No country is FOB (Free of Beggars) and one of the countries teeming with beggars, India, is trying to use repressive measures to clean Delhi from its thousands of beggars before the October 2010 Commonwealth games. This country touted as a democracy and still practicing the caste system that has rendered millions untouchable and without rights is using courts in vans and trucks to send beggars to detention centers and prisons. Such a round up was also tried by Meles Zenawi in Ethiopia, Arap Moi in Kenya and their attempt to monopolize begging by eliminating the street beggars has failed miserably. If the top man begs the white man the ordinary folk can beg from the black man or woman. It is a desperate situation and in downtown Nairobi enterprising street kids cover themselves with human excrement and threaten office going women to throw some at them unless they give them a few shillings. This aggressive begging has proved effective. Meles Zenawi at the G20 meetings tried to look as one of the donors or the big countries giving us a good example of the professional beggar without any notion of humility. Profitable as it is, begging has branched out and become a nation wide profession. Some expose their wounds and deformities as in the past while others perform, sing or stand as stone statues to beg. The latter do get more money but begging 101 also comes along with teaching stealing expertise as our tyrants have taught us over the years. Beg and steal go together–show me an African tyrant who begs for help from the West but does not steal from it or the people. The tyrants are so in it that they steal elections and innocent lives too.

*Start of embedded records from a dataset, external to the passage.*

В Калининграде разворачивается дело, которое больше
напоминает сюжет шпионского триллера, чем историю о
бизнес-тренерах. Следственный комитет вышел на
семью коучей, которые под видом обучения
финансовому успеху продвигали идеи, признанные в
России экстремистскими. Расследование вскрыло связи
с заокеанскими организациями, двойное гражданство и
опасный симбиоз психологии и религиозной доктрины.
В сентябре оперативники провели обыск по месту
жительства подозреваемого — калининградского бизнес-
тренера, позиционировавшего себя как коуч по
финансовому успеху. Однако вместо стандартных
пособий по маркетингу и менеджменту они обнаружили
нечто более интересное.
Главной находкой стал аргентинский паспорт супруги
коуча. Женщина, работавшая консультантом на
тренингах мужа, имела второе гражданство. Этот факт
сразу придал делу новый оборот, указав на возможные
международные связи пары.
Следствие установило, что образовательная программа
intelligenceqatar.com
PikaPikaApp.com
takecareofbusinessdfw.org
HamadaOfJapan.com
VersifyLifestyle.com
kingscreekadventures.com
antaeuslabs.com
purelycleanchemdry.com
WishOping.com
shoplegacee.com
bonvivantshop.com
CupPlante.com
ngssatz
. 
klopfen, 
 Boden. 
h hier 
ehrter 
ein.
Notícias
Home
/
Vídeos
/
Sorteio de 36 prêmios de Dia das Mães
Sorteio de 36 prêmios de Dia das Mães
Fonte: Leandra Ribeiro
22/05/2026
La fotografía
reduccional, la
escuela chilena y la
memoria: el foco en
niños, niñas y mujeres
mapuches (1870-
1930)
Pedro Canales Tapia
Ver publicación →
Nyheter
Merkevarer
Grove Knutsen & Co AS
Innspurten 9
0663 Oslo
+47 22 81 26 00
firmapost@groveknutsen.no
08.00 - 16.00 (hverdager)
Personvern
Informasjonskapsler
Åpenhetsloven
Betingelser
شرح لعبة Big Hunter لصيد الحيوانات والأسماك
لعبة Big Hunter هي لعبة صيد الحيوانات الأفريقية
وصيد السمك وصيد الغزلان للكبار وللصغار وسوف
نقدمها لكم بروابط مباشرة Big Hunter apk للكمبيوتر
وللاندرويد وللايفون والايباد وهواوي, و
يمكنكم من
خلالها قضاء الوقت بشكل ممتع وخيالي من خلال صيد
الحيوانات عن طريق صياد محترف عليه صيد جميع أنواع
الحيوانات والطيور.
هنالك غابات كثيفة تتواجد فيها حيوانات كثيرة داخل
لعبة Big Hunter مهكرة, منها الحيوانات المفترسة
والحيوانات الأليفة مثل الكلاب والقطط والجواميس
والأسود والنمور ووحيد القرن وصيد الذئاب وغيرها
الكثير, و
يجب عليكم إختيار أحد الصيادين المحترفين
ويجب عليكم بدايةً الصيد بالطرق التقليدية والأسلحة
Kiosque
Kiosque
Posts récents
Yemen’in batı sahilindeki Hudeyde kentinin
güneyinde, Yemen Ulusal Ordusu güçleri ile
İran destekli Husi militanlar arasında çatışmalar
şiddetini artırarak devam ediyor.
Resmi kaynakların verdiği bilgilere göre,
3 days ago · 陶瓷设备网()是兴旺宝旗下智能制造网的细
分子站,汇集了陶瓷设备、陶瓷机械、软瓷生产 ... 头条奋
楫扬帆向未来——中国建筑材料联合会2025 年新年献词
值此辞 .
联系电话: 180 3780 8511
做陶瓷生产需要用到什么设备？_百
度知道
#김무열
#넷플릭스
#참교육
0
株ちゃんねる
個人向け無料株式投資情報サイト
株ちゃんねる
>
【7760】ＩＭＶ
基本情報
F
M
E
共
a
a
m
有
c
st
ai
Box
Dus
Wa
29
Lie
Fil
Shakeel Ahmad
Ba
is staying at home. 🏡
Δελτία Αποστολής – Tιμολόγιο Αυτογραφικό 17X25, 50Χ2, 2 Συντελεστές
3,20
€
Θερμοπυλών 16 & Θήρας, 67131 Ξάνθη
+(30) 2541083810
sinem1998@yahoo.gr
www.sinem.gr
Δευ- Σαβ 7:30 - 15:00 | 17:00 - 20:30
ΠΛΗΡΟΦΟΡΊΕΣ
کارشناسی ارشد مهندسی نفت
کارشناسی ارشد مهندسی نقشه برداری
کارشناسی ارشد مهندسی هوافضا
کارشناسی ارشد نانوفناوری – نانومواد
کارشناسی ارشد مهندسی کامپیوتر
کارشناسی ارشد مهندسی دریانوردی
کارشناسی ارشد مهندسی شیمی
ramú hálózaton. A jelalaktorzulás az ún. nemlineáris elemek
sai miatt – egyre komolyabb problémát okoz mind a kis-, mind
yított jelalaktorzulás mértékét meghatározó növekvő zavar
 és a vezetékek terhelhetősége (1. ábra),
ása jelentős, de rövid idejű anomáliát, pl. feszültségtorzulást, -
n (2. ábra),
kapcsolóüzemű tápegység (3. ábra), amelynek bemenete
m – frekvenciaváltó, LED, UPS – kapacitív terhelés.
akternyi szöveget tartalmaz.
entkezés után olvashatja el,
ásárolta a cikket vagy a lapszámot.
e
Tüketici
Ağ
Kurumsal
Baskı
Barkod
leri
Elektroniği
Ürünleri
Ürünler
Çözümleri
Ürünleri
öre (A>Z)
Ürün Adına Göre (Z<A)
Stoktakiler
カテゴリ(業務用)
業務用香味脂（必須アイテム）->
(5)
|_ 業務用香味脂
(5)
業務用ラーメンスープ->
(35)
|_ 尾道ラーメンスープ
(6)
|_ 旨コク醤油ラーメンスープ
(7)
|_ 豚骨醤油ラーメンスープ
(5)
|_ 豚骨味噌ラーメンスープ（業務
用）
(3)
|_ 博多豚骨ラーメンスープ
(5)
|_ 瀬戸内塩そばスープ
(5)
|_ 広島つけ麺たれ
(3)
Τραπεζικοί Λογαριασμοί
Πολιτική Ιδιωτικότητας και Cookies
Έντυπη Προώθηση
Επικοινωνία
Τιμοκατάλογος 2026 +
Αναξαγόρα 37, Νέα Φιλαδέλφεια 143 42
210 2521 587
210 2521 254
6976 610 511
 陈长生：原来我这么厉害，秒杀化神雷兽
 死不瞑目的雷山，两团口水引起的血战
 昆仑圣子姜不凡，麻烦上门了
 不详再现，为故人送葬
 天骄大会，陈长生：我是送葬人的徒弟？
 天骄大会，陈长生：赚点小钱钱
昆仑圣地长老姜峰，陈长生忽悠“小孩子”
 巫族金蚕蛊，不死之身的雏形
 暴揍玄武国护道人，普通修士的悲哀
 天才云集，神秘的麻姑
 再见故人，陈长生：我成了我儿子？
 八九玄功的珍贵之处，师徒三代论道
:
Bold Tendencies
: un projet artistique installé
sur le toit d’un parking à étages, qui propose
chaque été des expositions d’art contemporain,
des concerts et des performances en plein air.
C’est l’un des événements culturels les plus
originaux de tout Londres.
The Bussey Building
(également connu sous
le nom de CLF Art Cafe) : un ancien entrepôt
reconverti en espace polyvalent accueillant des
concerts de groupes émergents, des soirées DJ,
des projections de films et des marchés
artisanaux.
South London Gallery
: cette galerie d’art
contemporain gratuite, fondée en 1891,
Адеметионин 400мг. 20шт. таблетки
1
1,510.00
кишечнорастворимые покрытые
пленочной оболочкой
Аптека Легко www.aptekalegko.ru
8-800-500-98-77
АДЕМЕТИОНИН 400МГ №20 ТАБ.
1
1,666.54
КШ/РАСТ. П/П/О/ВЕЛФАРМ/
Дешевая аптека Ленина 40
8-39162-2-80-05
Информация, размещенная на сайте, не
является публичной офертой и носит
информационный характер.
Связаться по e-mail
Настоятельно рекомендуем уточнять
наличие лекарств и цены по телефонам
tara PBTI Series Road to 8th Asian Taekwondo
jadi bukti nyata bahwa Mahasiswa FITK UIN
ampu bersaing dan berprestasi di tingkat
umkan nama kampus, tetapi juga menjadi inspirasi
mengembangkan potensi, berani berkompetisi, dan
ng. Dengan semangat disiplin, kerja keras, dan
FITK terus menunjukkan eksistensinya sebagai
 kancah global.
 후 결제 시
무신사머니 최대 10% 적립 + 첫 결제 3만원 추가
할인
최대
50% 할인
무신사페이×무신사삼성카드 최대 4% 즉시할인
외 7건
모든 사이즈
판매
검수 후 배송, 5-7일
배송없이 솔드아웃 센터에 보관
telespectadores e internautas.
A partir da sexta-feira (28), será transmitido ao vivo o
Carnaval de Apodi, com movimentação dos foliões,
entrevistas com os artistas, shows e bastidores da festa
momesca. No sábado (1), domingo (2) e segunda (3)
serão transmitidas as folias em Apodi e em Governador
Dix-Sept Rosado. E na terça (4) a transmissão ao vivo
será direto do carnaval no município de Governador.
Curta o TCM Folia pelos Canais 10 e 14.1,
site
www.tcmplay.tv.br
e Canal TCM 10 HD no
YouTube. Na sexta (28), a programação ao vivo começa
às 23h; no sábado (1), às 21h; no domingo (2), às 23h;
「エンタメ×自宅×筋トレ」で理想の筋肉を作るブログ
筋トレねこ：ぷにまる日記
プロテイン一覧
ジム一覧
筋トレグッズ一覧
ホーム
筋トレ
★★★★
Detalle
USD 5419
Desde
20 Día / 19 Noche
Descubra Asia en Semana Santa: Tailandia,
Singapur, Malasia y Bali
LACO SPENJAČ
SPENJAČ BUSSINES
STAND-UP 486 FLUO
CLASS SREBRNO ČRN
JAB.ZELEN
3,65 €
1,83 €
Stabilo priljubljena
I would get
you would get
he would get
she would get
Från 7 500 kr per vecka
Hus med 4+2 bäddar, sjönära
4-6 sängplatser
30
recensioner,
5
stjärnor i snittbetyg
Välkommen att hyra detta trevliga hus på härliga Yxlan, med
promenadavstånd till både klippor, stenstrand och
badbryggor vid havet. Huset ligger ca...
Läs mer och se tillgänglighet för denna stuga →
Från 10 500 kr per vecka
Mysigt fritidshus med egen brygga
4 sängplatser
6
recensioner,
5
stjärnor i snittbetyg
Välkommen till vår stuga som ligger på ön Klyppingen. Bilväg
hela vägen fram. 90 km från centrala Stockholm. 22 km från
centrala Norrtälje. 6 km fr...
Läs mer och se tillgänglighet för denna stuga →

The beggar is a pauper who has no money and begs for it. And the beggar is also the one who takes the money that is not his and in this definition we can bring in the tyrants and the corrupt ministers like the British MPs who were actors of the recent scandal of appropriating public money fraudulently and illegally. They really do not need money but they cannot kick the begging monkey off their back. Mobutu, Bongo, Meles, Moi, the list is long of those who have become rich by begging and stealing but still continue to beg. They have so crowded the field that the paupers and poor people in need of help are edged out, rounded up, harassed and jailed. It is a tough world out there. The beggar’s school in India teaches how to overcome this and survive in the face of big and voracious beggars called ministers and leaders. The millions of beggars in Africa do need such a school. Can India help instead of taking over our lands and riches just like China and the West?